However, if you hate someone because of their actions… that isn’t bigotry. To paraphrase Martin Luther King Jr., he dreamt of a world where his children would be judged not by the color of their skin, but by the content of their character, i.e. how they act. Of course, race isn’t the only thing we don’t choose: sexual orientation, gender, nationality, parents, what schools we attend, even what religion we are raised in.

So, to some extent, religion may not be something one should criticize others for… except, I believe that once someone is an adult, they are responsible for their actions, regardless of their situation. This is not necessarily fair, because ignorance often persists beyond the age of 16 or 18 or whatever arbitrary age one chooses, but life isn’t fair.

Besides, a little criticism might be just what an ignorant person needs to hear.

Considering how much constant criticism atheists have hurled at us, it is not as though I have no clue how it feels. I don’t feel oppressed or hated. When someone criticizes atheism to my face, I feel like I’m being stupided at. I accept it as a challenge for me to assert my view, because I think one who lacks out-spoken support for the truth is the quiet advocate of lies.

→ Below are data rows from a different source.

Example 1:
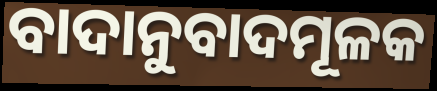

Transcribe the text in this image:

ବାଦାନୁବାଦମୂଳକ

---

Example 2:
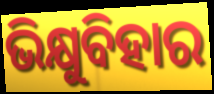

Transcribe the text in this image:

ଭିକ୍ଷୁବିହାର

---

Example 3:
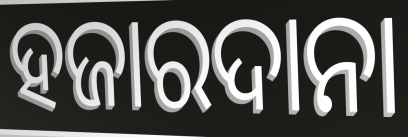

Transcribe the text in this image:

ହଜାରଦାନା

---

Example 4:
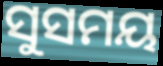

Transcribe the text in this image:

ସୁସମୟ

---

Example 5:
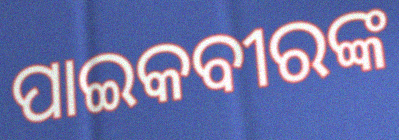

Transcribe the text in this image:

ପାଇକବୀରଙ୍କ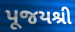
પૂજયશ્રી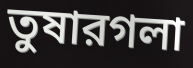
তুষারগলাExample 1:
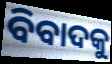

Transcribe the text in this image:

ବିବାଦକୁ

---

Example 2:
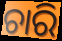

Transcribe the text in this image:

ଚାରି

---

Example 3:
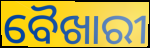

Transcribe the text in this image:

ବୈଖାରୀ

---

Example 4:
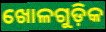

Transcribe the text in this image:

ଖୋଳଗୁଡ଼ିକ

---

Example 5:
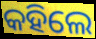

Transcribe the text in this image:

କହିଲେ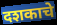
दशकाचेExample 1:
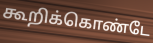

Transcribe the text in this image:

கூறிக்கொண்டே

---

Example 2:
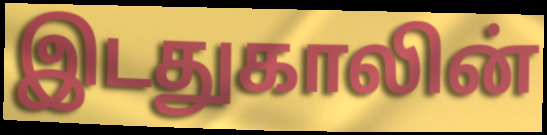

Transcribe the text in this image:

இடதுகாலின்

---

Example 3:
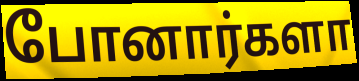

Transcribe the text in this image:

போனார்களா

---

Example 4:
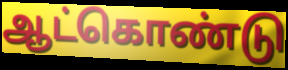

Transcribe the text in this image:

ஆட்கொண்டு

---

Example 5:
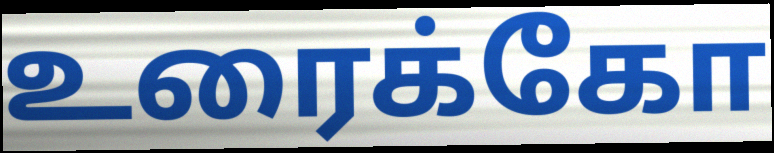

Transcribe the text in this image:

உரைக்கோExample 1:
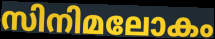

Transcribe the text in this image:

സിനിമലോകം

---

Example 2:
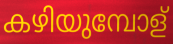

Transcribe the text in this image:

കഴിയുമ്പോള്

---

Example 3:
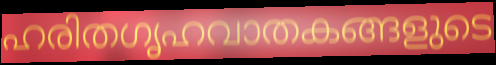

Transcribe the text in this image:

ഹരിതഗൃഹവാതകങ്ങളുടെ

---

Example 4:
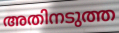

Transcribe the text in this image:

അതിനടുത്ത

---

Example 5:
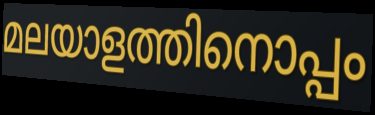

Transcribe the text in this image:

മലയാളത്തിനൊപ്പം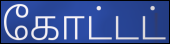
கோட்டட்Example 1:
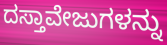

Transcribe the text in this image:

ದಸ್ತಾವೇಜುಗಳನ್ನು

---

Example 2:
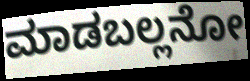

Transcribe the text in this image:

ಮಾಡಬಲ್ಲನೋ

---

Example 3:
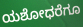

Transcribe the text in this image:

ಯಶೋಧರೆಗೂ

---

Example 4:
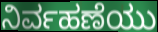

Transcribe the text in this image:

ನಿರ್ವಹಣೆಯು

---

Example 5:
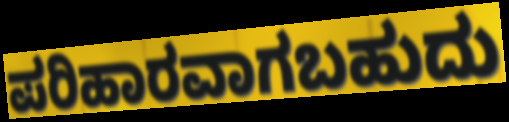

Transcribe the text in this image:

ಪರಿಹಾರವಾಗಬಹುದುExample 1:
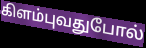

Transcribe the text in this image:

கிளம்புவதுபோல்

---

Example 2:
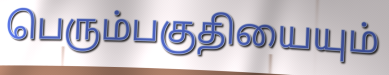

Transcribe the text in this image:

பெரும்பகுதியையும்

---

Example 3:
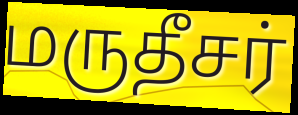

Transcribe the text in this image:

மருதீசர்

In the end, religion is a choice.

I have met many people through blogging who are closet atheists, usually because their family is religious and they can’t abandon religion without severe consequences. I have sympathy for people in this situation. I even have sympathy for people who are just sheltered or ignorant or indoctrinated or conditioned or socialized or whatever you want to call it.

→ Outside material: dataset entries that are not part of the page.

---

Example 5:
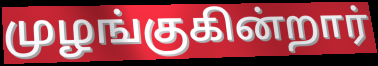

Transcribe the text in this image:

முழங்குகின்றார்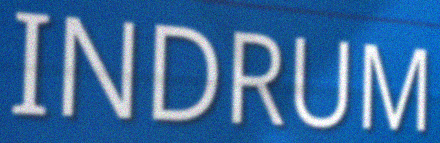
INDRUMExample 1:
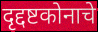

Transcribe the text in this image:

दृद्दष्टकोनाचे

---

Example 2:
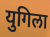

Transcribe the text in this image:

युगिला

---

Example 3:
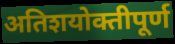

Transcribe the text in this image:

अतिशयोक्तीपूर्ण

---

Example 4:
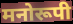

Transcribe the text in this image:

मनोरूपी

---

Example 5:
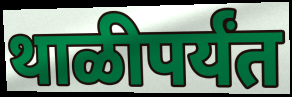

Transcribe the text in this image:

थाळीपर्यंत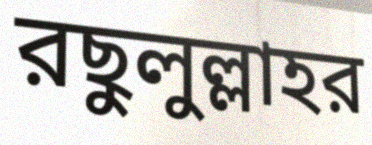
রছুলুল্লাহরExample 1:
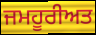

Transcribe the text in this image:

ਜਮਹੂਰੀਅਤ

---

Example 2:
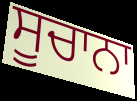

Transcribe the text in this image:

ਸੂਚਾਨਾ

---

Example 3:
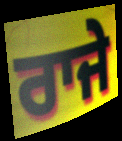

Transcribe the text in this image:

ਰਾਜੇ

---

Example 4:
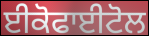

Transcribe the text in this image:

ਈਕੋਫਾਈਟੋਲ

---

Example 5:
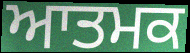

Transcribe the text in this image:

ਆਤਮਕ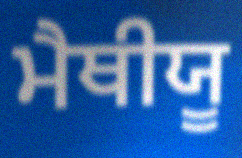
ਮੈਥੀਯੂ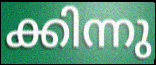
ക്കിന്നു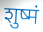
शुष्मं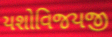
યશોવિજયજી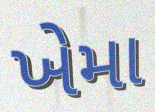
ખેમા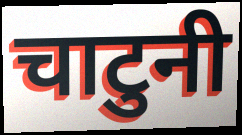
चाटुनी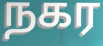
நகரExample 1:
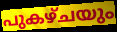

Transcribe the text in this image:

പുകഴ്ചയും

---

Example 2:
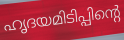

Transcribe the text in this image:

ഹൃദയമിടിപ്പിന്റെ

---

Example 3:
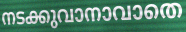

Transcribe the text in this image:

നടക്കുവാനാവാതെ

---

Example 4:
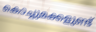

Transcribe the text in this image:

കൊച്ചുമക്കളുണ്ട്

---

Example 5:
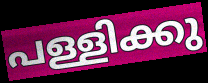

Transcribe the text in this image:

പള്ളിക്കുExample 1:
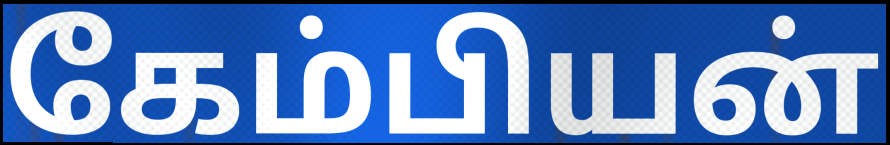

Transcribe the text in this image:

கேம்பியன்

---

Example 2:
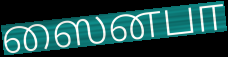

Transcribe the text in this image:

ஸைனபா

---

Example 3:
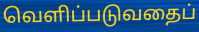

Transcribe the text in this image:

வெளிப்படுவதைப்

It is a tough journey from religion to atheism. I don’t say this from experience, because I had it easy. I was raised Catholic, which was a lot like living in Indiana: I realized pretty early I wasn’t sticking around. Catholicism is an under-handed lob, if not hitting off the tee.

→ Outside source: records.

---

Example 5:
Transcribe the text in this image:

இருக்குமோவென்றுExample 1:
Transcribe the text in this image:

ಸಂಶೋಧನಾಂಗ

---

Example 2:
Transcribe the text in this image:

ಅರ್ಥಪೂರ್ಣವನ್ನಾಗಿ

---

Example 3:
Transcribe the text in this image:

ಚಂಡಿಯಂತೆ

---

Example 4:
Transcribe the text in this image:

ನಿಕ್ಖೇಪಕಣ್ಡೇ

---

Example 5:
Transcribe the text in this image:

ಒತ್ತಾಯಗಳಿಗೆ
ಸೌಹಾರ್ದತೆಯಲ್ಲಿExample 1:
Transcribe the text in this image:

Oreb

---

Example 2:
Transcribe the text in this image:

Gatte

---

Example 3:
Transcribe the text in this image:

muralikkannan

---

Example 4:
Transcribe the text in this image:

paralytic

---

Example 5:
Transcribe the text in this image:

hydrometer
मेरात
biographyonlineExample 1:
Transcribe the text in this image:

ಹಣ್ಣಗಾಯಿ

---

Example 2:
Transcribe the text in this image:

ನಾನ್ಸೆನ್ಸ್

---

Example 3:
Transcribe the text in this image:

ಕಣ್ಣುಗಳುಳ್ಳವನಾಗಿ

When I began blogging, I initially worried about offending atheists in this situation, essentially forced into religion. Should they have to endure my criticism and their religion?

I’ve found (so far without exception) that those who are stuck in religion enjoy hearing criticism of religion, so long as there is some basis behind it. If I see someone saying “every Catholic priest is a child molester,” I would say you’re wrong. I would take offense at that statement, though not as a Catholic, but as a person who values the truth. In point of fact, most (if not all) priests sleep with adult men and women.

Well, that and I’m willing to play fast and loose with the facts (and all my principles, really) for the sake of humor.

Still, I find it within my principles to make religion the butt of jokes, without any need to abandon anything for humor. Well… I don’t need to, but I’ve never been one to do the bare minimum. I like to go above and beyond, give it my all, blah blah blah, motivational garbage. I don’t have to offend anyone, but where’s the fun in that?

The truth is, if I am criticizing someone and no one’s feelings get hurt… chances are I didn’t add anything to the discussion. Atheism is all about criticism: it is the rejection of an idea. Atheism is [supposedly] what this blog is about (well, that and my own personal vanity project). And while I may go off track, I try to bring it back around to my rejection of religion, whether I’m talking about politics or music or the top ten ridiculous things I could think of.

But feel free to call me a bigot, it’s a free country. I’d rather be called a bigot than be retarded.


  1. It's not "bigotry" to hate a deranged and dangerous ideology. Hating Mormonism or Islam or Christianity is no more "bigoted" than hating Communism or racism or, as you suggest, Nazism.

    Most religions, by contrast, have plenty of real bigotry built into them -- against gays, if nothing else.

  2. I whole-heartedly agree, but since the issue came up (and I was accused by a fellow atheist, who might actually be interested in an explanation), I figured I would make my view clear.